Les nouvelles technologies liées à l’intelligence artificielle, qui s’adressaient jusque-là plutôt aux professionnels de santé, sont en train d’arriver pour le grand public, a cadré le Pr Jean-Emmanuel Bibault, cancérologue et chercheur spécialisé en IA, lors du récent salon de l’innovation MedinTechs, qui s’est tenu à Paris.
Parmi ces nouveaux outils amenés à prendre de l’ampleur, d’abord aux États-Unis, ceux qui relèvent de l’automédication sont particulièrement prometteurs, selon les experts. Alors que les patients américains doivent payer plusieurs centaines de dollars pour être admis dans un service d’urgences, beaucoup préféreront payer des services d’IA pour prendre en charge les consultations de bobologie, qui représentent jusqu’à 80 % des entrées aux urgences. Les Chinois sont aussi très mobilisés pour développer ce type d’applications. Or, ce marché « gigantesque », selon le Pr Bibault, ne peut pas être régulé, d’où sa crainte que la captation de valeur soit assurée par les Américains, déjà très en avance. « Nous allons revivre avec l’IA médicale ce que nous avons vécu avec Google et les autres Gafam. Et la volonté de régulation européenne va tuer l’IA médicale. »
Compte rendu médical structuré, « Google médical »

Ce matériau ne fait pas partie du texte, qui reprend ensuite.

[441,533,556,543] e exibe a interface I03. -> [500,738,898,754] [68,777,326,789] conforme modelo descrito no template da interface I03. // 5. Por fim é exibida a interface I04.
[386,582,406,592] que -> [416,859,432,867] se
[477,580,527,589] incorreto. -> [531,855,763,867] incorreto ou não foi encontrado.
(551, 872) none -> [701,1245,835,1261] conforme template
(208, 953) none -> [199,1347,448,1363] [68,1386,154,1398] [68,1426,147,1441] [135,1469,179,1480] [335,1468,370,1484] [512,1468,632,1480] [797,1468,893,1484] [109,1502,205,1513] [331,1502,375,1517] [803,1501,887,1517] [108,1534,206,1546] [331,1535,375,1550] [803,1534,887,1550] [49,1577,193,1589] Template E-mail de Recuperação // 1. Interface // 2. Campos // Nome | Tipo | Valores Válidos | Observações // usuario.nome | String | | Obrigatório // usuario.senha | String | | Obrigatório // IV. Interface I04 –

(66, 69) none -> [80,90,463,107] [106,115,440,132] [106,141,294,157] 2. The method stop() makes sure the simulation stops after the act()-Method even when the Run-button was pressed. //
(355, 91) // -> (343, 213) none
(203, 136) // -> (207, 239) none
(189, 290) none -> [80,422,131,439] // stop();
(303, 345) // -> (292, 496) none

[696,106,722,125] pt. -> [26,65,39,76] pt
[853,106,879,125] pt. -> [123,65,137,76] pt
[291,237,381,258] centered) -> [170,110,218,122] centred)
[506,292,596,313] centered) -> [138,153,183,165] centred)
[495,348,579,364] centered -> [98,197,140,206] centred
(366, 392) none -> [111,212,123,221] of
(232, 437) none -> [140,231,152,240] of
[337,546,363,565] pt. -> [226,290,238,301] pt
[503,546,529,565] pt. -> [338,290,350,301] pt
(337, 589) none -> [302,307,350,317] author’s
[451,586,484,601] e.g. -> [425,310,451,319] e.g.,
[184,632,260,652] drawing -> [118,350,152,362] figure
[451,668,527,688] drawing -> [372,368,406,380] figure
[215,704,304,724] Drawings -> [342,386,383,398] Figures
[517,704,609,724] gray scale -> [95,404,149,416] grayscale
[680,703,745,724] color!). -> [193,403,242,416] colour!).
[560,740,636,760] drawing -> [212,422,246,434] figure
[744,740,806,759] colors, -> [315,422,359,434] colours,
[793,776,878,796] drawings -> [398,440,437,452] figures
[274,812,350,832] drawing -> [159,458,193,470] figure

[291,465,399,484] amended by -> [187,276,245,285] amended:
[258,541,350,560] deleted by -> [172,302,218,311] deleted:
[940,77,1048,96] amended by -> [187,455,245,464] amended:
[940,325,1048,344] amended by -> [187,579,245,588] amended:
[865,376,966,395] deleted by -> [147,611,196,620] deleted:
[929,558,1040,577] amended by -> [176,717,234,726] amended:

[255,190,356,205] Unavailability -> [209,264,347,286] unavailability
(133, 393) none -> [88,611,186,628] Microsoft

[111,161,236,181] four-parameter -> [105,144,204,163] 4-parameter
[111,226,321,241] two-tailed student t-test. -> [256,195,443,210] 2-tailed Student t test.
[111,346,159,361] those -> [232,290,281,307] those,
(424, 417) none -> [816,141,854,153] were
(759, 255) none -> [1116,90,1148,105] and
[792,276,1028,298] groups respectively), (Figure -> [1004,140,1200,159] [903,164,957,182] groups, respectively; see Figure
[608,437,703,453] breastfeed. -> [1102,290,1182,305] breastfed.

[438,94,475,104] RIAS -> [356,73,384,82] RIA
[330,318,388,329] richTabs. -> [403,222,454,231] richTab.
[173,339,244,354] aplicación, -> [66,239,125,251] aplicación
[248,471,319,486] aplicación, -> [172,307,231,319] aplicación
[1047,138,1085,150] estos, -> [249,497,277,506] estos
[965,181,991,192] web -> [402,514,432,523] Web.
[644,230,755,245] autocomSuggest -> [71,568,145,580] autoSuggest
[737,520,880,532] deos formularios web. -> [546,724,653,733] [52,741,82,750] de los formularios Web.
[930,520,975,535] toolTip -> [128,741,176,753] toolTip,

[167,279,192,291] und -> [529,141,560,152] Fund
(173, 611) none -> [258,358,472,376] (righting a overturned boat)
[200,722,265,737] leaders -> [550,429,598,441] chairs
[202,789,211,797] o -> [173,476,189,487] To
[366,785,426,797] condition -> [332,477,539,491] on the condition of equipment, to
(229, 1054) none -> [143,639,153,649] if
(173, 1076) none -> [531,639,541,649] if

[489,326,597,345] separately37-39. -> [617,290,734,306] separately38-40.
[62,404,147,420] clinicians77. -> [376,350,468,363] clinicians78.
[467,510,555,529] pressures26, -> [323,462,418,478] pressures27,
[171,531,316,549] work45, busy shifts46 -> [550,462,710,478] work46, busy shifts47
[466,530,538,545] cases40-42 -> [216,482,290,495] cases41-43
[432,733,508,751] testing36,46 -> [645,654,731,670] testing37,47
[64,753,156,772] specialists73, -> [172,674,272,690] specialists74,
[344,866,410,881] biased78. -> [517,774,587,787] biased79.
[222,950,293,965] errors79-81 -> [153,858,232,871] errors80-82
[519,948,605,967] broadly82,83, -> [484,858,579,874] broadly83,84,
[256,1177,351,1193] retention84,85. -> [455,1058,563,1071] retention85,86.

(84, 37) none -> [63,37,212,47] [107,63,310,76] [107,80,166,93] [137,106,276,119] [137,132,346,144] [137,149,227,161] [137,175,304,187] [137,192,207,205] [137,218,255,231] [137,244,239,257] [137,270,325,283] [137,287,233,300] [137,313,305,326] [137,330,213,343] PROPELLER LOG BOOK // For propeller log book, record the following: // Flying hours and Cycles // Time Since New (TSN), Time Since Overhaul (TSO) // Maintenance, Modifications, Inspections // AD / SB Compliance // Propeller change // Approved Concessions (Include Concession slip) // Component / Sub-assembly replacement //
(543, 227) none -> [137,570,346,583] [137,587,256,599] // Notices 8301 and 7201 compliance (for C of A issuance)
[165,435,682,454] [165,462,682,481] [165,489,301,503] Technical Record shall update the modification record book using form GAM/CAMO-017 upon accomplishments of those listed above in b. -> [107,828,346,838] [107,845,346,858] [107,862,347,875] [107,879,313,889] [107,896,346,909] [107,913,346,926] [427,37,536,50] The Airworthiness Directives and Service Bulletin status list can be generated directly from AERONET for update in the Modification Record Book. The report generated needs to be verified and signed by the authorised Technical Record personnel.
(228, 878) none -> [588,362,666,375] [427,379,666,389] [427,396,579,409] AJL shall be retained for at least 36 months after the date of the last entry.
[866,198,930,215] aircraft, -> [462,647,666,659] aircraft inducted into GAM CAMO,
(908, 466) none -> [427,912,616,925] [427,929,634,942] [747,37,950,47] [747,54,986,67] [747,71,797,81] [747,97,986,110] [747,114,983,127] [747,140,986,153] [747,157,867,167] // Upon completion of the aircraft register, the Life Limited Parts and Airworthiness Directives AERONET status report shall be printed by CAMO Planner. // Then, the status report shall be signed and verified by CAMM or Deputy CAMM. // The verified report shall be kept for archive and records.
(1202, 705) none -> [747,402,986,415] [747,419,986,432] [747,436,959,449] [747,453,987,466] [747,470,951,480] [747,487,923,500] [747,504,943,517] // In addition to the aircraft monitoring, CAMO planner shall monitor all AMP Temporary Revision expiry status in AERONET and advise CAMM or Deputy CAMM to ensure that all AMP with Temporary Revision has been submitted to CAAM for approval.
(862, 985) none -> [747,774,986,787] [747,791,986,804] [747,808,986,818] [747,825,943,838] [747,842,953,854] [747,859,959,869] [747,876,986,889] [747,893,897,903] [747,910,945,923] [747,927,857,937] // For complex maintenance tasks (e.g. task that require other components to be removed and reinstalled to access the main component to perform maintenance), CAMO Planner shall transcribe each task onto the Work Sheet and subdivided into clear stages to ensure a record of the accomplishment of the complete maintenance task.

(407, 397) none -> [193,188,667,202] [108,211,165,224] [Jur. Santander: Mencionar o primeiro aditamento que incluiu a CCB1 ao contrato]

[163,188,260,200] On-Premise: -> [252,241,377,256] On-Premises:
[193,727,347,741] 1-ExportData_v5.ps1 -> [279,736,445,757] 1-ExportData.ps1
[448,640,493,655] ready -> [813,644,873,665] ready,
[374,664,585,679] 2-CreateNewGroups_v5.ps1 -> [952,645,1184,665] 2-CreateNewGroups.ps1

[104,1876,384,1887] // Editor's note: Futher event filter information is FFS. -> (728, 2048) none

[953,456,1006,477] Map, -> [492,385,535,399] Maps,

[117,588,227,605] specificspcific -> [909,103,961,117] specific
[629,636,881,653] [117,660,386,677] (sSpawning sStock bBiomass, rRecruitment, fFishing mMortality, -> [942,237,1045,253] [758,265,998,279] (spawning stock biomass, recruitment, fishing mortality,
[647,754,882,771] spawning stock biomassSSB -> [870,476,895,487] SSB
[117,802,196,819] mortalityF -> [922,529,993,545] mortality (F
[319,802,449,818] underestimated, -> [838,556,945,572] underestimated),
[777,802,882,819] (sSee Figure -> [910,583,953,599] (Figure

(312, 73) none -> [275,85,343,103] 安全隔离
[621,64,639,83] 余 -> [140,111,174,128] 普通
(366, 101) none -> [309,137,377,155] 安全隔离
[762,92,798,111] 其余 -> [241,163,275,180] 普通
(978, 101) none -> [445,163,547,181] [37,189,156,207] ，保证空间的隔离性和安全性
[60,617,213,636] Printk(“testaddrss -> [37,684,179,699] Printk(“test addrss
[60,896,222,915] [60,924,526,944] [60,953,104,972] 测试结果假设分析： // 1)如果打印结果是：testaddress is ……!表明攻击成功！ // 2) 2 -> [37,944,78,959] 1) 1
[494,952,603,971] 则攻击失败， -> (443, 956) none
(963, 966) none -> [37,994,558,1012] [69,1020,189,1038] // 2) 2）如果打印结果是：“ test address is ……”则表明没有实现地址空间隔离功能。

Déjà, des start-up prometteuses françaises s’installent aux États-Unis pour y être commercialisées plus rapidement. Exemple avec Nabla Copilot, une IA capable de générer automatiquement un compte rendu médical structuré dans le cadre d’un colloque singulier médecin patient. Cette société est déjà implantée dans plusieurs établissements de santé américains du réseau de soins intégrés Kaiser Permanente.
Ce constat du retard français est dressé aussi par le Dr Grégoire Pigné, oncologue radiothérapeute et cofondateur de PulseLife (ex 360 medics), une start-up qui ambitionne de simplifier la mise à jour des connaissances médicales, grâce à un moteur de recherche et un outil d’IA d’aide à la décision libérant du temps médical.
Jumeau numérique en oncologie
Certains résultats sont déjà prometteurs. Le Pr Fabrice Denis, oncologue au Mans, pionnier de la télésurveillance en cancérologie, cite Novadiscovery, société qui a développé un jumeau numérique dans le cancer du poumon. Afin d’éviter des études randomisées, longues et coûteuses, ce projet simule avec succès des essais cliniques in silico. « Cela permet de faire gagner des mois d’études cliniques et surtout de diminuer fortement le nombre de patients dans un bras contrôle », explique le cancérologue.
Il va falloir adopter de nouvelles lunettes et changer d’approche
Emmanuelle Kuhnmunch, Medtronic
Preuve que le potentiel énorme de l’intelligence artificielle est aussi identifié dans l’Hexagone, le géant américain du numérique en santé, Medtronic, a développé un centre d’excellence en IA, une plateforme d’innovation et un centre de recherche dans le domaine du renforcement tissulaire implantable à Trévoux (Ain). Selon la directrice des affaires publiques de cette société, Emmanuelle Kuhnmunch, « il va falloir adopter de nouvelles lunettes et changer d’approche ». De fait, l’IA intervient déjà dans de nombreuses prises en charge. Elle permet de mesurer en continu la glycémie du patient dans une boucle semi-fermée pour le diabète de type 1. Autre champ : assister le médecin dans le diagnostic du cancer colorectal durant l’examen par coloscopie. « C’est comme une deuxième paire d’yeux, mais qui ne remplace pas la décision médicale », explique Emmanuelle Kuhnmunch. L’IA est aussi associée à de la télésurveillance pour suivre des patients ayant eu un accident cardiovasculaire et qui portent un moniteur cardiaque implantable. Son objet est d’écarter les faux positifs, un gain de temps pour les infirmières qui effectuent ce suivi.